Mit dem angepassten IPI will die EU das Problem angehen, wonach Drittländer auf ihren eigenen Märkten für öffentliche Aufträge restriktive Praktiken anwenden. Infolgedessen stünden Wirtschaftsteilnehmer aus der Union in diesen Staaten restriktiven öffentlichen Vergabepraktiken gegenüber, die zu einem Verlust erheblicher Handelsmöglichkeiten führten.

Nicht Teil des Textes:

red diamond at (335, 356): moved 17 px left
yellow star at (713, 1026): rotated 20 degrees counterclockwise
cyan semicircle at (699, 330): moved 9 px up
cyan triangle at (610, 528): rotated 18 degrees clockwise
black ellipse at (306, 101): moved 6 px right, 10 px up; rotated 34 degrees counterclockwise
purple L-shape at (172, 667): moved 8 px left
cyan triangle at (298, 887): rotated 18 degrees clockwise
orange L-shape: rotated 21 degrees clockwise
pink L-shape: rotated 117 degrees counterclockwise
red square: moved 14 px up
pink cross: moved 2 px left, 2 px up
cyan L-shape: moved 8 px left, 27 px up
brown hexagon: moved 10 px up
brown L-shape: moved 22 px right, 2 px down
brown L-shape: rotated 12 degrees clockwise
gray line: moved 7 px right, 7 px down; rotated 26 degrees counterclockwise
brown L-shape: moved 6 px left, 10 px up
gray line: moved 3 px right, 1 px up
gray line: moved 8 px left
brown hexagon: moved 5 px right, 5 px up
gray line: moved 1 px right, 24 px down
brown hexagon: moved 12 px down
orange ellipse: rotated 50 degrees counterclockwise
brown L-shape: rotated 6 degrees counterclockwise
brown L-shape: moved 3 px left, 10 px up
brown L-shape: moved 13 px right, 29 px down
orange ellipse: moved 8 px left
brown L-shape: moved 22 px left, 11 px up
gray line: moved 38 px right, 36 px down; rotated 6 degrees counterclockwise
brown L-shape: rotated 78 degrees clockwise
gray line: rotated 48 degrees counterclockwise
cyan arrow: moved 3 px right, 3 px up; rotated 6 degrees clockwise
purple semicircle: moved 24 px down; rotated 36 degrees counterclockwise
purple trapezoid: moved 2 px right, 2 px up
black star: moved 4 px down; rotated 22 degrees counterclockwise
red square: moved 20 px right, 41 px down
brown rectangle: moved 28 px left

Mit der Verordnung (EU) 2022/1031, die das Europäische Parlament am 23. Juni beschlossen hat, wird die EU-Kommission nun in die Lage versetzt, im Falle solcher Beschränkungen für EU-Unternehmen auf Märkten für öffentliche Aufträge in Drittländern

  1. Untersuchungen in die Wege zu leiten,
  2. Konsultationen mit dem betreffenden Land über die Öffnung seines Marktes für öffentliche Aufträge aufzunehmen und schließlich
  3. den Zugang ausländischer Unternehmen zum Markt für öffentliche Aufträge in der EU zu beschränken, wenn diese Unternehmen ihren Sitz in einem Land haben, das EU-Unternehmen weiterhin Beschränkungen auferlegt.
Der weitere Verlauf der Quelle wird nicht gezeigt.